Celebration After a Perfect Landing
Members of the Mars Science Laboratory team in the MSL Mission Support
Area react after learning the the Curiosity rover has landed safely on
Mars.
NASA/JPL
PASADENA, Calif. -- Long minutes of thunderous applause greeted the
managers and engineers who paraded into an auditorium here Sunday night,
triumphant after a perfect landing on another world. The Mars rover
Curiosity sent a picture from the Martian surface just moments after its
self-piloted descent and airdrop, and everyone assembled at the Jet
Propulsion Laboratory could not help but cheer. It's a huge moment for
NASA, which delivered the rover over budget and two years late -- but
delivered it, and beautifully.
Nothing is harder than landing on Mars, and no one does it better
than the United States, said Charles Bolden, NASA's administrator. In a
few moments of proud flag-waving, Bolden, White House science adviser
John Holdren and others trumpeted the space agency's momentous
achievement.
"Tonight, there are at least 4 countries, and I won't name them, who
are on Mars. And they're on Mars because they went with the United
States," Bolden said. "Our leadership is going to make this world
better."
The landing comes at a transition time for NASA and space exploration
generally -- the agency retired its storied space shuttles a year ago,
and its Mars program has been in question amid ongoing federal budget
debates. A successful landing carries much more than the promise of
groundbreaking science -- it's a moment fraught with enormous pressure,
weighing on the agency's prestige, and this was evident in all the
speeches and words of congratulations Sunday night.

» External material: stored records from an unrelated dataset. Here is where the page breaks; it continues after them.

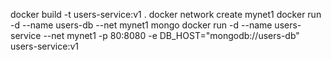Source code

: docker build -t users-service:v1 .
docker network create mynet1
docker run -d --name users-db --net mynet1 mongo
docker run -d --name users-service --net mynet1 -p 80:8080 -e DB_HOST="mongodb://users-db" users-service:v1
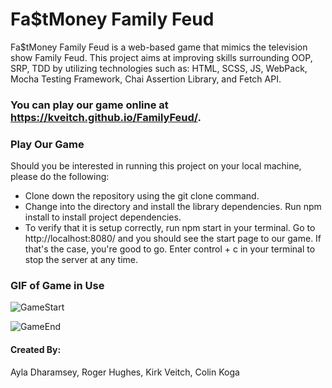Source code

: # Fa$tMoney Family Feud

Fa$tMoney Family Feud is a web-based game that mimics the television show Family Feud. This project aims at improving 
skills surrounding OOP, SRP, TDD by utilizing technologies such as: HTML, SCSS, JS, WebPack, Mocha Testing Framework, Chai Assertion Library, and Fetch API. 

### You can play our game online at https://kveitch.github.io/FamilyFeud/.

### Play Our Game

Should you be interested in running this project on your local machine, please do the following:

- Clone down the repository using the git clone command.
- Change into the directory and install the library dependencies. Run npm install to install project dependencies.
- To verify that it is setup correctly, run npm start in your terminal. Go to http://localhost:8080/ and you should see the start page to our game. If that's the case, you're good to go. Enter control + c in your terminal to stop the server at any time.

### GIF of Game in Use

![GameStart](docs/images/FMF_Start.gif)

![GameEnd](docs/images/FF_end.gif)


#### Created By:
Ayla Dharamsey, 
Roger Hughes,
Kirk Veitch,
Colin Koga
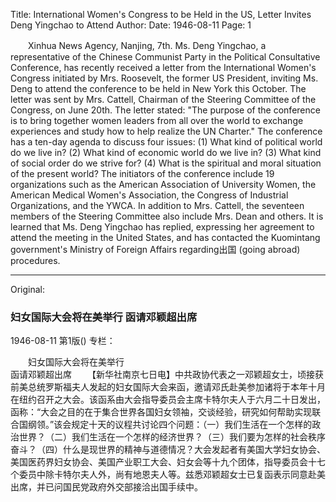 Title: International Women's Congress to be Held in the US, Letter Invites Deng Yingchao to Attend
Author:
Date: 1946-08-11
Page: 1

　　Xinhua News Agency, Nanjing, 7th. Ms. Deng Yingchao, a representative of the Chinese Communist Party in the Political Consultative Conference, has recently received a letter from the International Women's Congress initiated by Mrs. Roosevelt, the former US President, inviting Ms. Deng to attend the conference to be held in New York this October. The letter was sent by Mrs. Cattell, Chairman of the Steering Committee of the Congress, on June 20th. The letter stated: "The purpose of the conference is to bring together women leaders from all over the world to exchange experiences and study how to help realize the UN Charter." The conference has a ten-day agenda to discuss four issues: (1) What kind of political world do we live in? (2) What kind of economic world do we live in? (3) What kind of social order do we strive for? (4) What is the spiritual and moral situation of the present world? The initiators of the conference include 19 organizations such as the American Association of University Women, the American Medical Women's Association, the Congress of Industrial Organizations, and the YWCA. In addition to Mrs. Cattell, the seventeen members of the Steering Committee also include Mrs. Dean and others. It is learned that Ms. Deng Yingchao has replied, expressing her agreement to attend the meeting in the United States, and has contacted the Kuomintang government's Ministry of Foreign Affairs regarding出国 (going abroad) procedures.



<hr /> 

Original: 


### 妇女国际大会将在美举行  函请邓颖超出席

1946-08-11
第1版()
专栏：

　　妇女国际大会将在美举行  
    函请邓颖超出席
　　【新华社南京七日电】中共政协代表之一邓颖超女士，顷接获前美总统罗斯福夫人发起的妇女国际大会来函，邀请邓氏赴美参加诸将于本年十月在纽约召开之大会。该函系由大会指导委员会主席卡特尔夫人于六月二十日发出，函称：“大会之目的在于集合世界各国妇女领袖，交谈经验，研究如何帮助实现联合国纲领。”该会规定十天的议程共讨论四个问题：（一）我们生活在一个怎样的政治世界？（二）我们生活在一个怎样的经济世界？（三）我们要为怎样的社会秩序奋斗？（四）什么是现世界的精神与道德情况？大会发起者有美国大学妇女协会、美国医药界妇女协会、美国产业职工大会、妇女会等十九个团体，指导委员会十七个委员中除卡特尔夫人外，尚有地恩夫人等。兹悉邓颖超女士已复函表示同意赴美出席，并已问国民党政府外交部接洽出国手续中。
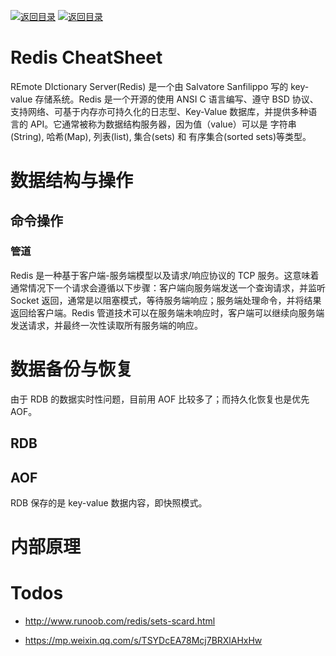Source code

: [![返回目录](https://parg.co/UCb)](https://github.com/wxyyxc1992/Awesome-CheatSheet)
[![返回目录](https://parg.co/UCb)](https://github.com/wxyyxc1992/Awesome-CheatSheet)

# Redis CheatSheet

REmote DIctionary Server(Redis) 是一个由 Salvatore Sanfilippo 写的 key-value 存储系统。Redis 是一个开源的使用 ANSI C 语言编写、遵守 BSD 协议、支持网络、可基于内存亦可持久化的日志型、Key-Value 数据库，并提供多种语言的 API。它通常被称为数据结构服务器，因为值（value）可以是 字符串(String), 哈希(Map), 列表(list), 集合(sets) 和 有序集合(sorted sets)等类型。

# 数据结构与操作

## 命令操作

### 管道

Redis 是一种基于客户端-服务端模型以及请求/响应协议的 TCP 服务。这意味着通常情况下一个请求会遵循以下步骤：客户端向服务端发送一个查询请求，并监听 Socket 返回，通常是以阻塞模式，等待服务端响应；服务端处理命令，并将结果返回给客户端。Redis 管道技术可以在服务端未响应时，客户端可以继续向服务端发送请求，并最终一次性读取所有服务端的响应。

# 数据备份与恢复

由于 RDB 的数据实时性问题，目前用 AOF 比较多了；而持久化恢复也是优先 AOF。

## RDB

## AOF

RDB 保存的是 key-value 数据内容，即快照模式。

# 内部原理

# Todos

- http://www.runoob.com/redis/sets-scard.html

- https://mp.weixin.qq.com/s/TSYDcEA78Mcj7BRXlAHxHw
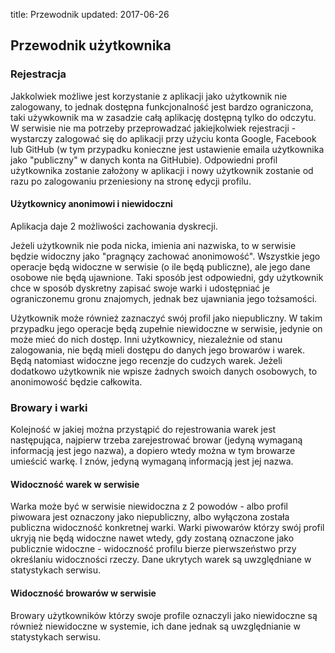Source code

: title: Przewodnik
updated: 2017-06-26

## Przewodnik użytkownika

### Rejestracja

Jakkolwiek możliwe jest korzystanie z aplikacji jako użytkownik nie zalogowany, to jednak dostępna funkcjonalność jest bardzo ograniczona, taki używkownik ma w zasadzie całą aplikację dostępną tylko do odczytu. W serwisie nie ma potrzeby przeprowadzać jakiejkolwiek rejestracji - wystarczy zalogować się do aplikacji przy użyciu konta Google, Facebook lub GitHub (w tym przypadku konieczne jest ustawienie emaila użytkownika jako "publiczny" w danych konta na GitHubie). Odpowiedni profil użytkownika zostanie założony w aplikacji i nowy użytkownik zostanie od razu po zalogowaniu przeniesiony na stronę edycji profilu.

#### Użytkownicy anonimowi i niewidoczni

Aplikacja daje 2 możliwości zachowania dyskrecji.

Jeżeli użytkownik nie poda nicka, imienia ani nazwiska, to w serwisie będzie widoczny jako "pragnący zachować anonimowość". Wszystkie jego operacje będą widoczne w serwisie (o ile będą publiczne), ale jego dane osobowe nie będą ujawnione. Taki sposób jest odpowiedni, gdy użytkownik chce w sposób dyskretny zapisać swoje warki i udostępniać je ograniczonemu gronu znajomych, jednak bez ujawniania jego tożsamości.

Użytkownik może również zaznaczyć swój profil jako niepubliczny. W takim przypadku jego operacje będą zupełnie niewidoczne w serwisie, jedynie on może mieć do nich dostęp. Inni użytkownicy, niezależnie od stanu zalogowania, nie będą mieli dostępu do danych jego browarów i warek. Będą natomiast widoczne jego recenzje do cudzych warek. Jeżeli dodatkowo użytkownik nie wpisze żadnych swoich danych osobowych, to anonimowość będzie całkowita.

### Browary i warki

Kolejność w jakiej można przystąpić do rejestrowania warek jest następująca, najpierw trzeba zarejestrować browar (jedyną wymaganą informacją jest jego nazwa), a dopiero wtedy można w tym browarze umieścić warkę. I znów, jedyną wymaganą informacją jest jej nazwa.

#### Widoczność warek w serwisie

Warka może być w serwisie niewidoczna z 2 powodów - albo profil piwowara jest oznaczony jako niepubliczny, albo wyłączona została publiczna widoczność konkretnej warki. Warki piwowarów którzy swój profil ukryją nie będą widoczne nawet wtedy, gdy zostaną oznaczone jako publicznie widoczne - widoczność profilu bierze pierwszeństwo przy określaniu widoczności rzeczy. Dane ukrytych warek są uwzględniane w statystykach serwisu.

#### Widoczność browarów w serwisie

Browary użytkowników którzy swoje profile oznaczyli jako niewidoczne są również niewidoczne w systemie, ich dane jednak są uwzględnianie w statystykach serwisu.

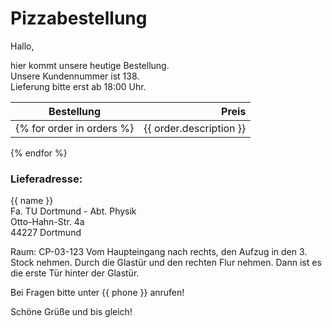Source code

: # Pizzabestellung

Hallo,

hier kommt unsere heutige Bestellung.   
Unsere Kundennummer ist 138.   
Lieferung bitte erst ab 18:00 Uhr.  

| Bestellung | Preis |
|---|---:|
{% for order in orders %}|{{ order.description }}|{{ order.price| cents2euros }}|
{% endfor %}

### Lieferadresse: 

{{ name }}  
Fa. TU Dortmund - Abt. Physik   
Otto-Hahn-Str. 4a   
44227 Dortmund

Raum: CP-03-123
Vom Haupteingang nach rechts,
den Aufzug in den 3. Stock nehmen. 
Durch die Glastür und den rechten Flur nehmen.
Dann ist es die erste Tür hinter der Glastür.

Bei Fragen bitte unter {{ phone }} anrufen!

Schöne Grüße und bis gleich!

The First Image Returned by Mars Rover Curiosity: Includes a bit of wheel
"It will stand as an American point of pride far into the future," Holdren said of Curiosity.
Obama himself said via Twitter that the U.S. had made history once
again. "I congratulate and thank all the men and women of NASA who made
this remarkable accomplishment a reality," the tweet said.
So many people followed the landing on Twitter and through NASA
channels that the space agency's websites briefly crashed in the moments
after the landing. Members of the public (and media) who were hoping to
access Curiosity's first images via a special NASA site were instead
greeted with error messages. It was a frustrating glitch, but it was
also strong evidence of the public's fascination with the robot
geologist and all it represents.
Charles Elachi, JPL's director, said he hoped the landing would
inspire new generations of engineers and spark their curiosity. It's
what NASA is about.
"This movie cost you less than seven bucks per American citizen, and
look at the excitement we have," he said, to further applause.